- REQUIREMENT -
From the first entry to the last, repeat them all exactly.
──────────
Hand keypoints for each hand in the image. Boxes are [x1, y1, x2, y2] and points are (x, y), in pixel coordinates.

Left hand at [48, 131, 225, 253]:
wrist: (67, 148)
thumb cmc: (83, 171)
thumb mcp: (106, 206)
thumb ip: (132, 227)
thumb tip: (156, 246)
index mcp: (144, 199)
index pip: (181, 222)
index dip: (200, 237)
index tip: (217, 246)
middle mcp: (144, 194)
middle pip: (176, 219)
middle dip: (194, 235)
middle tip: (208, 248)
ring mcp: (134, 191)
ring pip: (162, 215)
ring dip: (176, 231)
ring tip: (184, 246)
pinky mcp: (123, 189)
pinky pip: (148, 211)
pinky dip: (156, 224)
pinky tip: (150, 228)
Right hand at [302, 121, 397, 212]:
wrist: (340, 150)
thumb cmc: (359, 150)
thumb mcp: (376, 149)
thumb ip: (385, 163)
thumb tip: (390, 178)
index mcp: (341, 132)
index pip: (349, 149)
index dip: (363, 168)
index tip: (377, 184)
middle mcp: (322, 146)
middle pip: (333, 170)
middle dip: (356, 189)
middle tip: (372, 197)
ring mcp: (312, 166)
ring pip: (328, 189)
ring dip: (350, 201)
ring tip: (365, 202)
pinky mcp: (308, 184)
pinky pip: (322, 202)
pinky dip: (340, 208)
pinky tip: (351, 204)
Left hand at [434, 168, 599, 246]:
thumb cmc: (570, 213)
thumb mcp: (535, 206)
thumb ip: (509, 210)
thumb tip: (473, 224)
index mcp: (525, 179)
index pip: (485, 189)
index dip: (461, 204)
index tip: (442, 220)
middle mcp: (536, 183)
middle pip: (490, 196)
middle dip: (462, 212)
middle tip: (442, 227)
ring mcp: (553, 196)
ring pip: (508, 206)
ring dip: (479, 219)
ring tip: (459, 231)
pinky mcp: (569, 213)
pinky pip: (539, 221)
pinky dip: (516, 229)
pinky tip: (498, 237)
──────────
- THE COMPLETED TASK -
Hand keypoints for each hand in the image. Boxes are [x1, y1, x2, y2] and points are (x, y), in pixel coordinates.

Left hand at [48, 131, 225, 253]:
wrist: (67, 148)
thumb cmc: (83, 171)
thumb mcp: (106, 206)
thumb ip: (132, 227)
thumb tip: (156, 246)
index mcp: (144, 199)
index pip: (181, 222)
index dip: (200, 237)
index tip: (217, 246)
middle mcp: (144, 194)
middle pip: (176, 219)
middle dip: (194, 235)
middle tip: (208, 248)
ring mcp: (134, 191)
ring pip: (162, 215)
ring dip: (176, 231)
ring tip: (184, 246)
pinky mcp: (123, 189)
pinky pip: (148, 211)
pinky dip: (156, 224)
pinky tip: (150, 228)
Right hand at [302, 121, 397, 212]:
wrist: (340, 150)
thumb cmc: (359, 150)
thumb mcp: (376, 149)
thumb ip: (385, 163)
thumb tip: (390, 178)
index mcp: (341, 132)
index pip: (349, 149)
index dip: (363, 168)
index tip: (377, 184)
middle mcp: (322, 146)
middle pip: (333, 170)
middle dip: (356, 189)
middle tip: (372, 197)
ring mcp: (312, 166)
ring pip: (328, 189)
ring dip: (350, 201)
ring tip: (365, 202)
pinky mcp: (308, 184)
pinky pip: (322, 202)
pinky dip: (340, 208)
pinky tip: (351, 204)
Left hand at [434, 168, 599, 246]:
thumb cmc: (570, 213)
thumb mcp: (535, 206)
thumb ip: (509, 210)
thumb tip: (473, 224)
index mcp: (525, 179)
index pip: (485, 189)
index dip: (461, 204)
index tip: (442, 220)
middle mcp: (536, 183)
middle pip: (490, 196)
middle dip: (462, 212)
middle tip: (442, 227)
ring mcp: (553, 196)
ring pip: (508, 206)
ring dip: (479, 219)
ring tip: (459, 231)
pinky mcp: (569, 213)
pinky pip: (539, 221)
pinky dip: (516, 229)
pinky tip: (498, 237)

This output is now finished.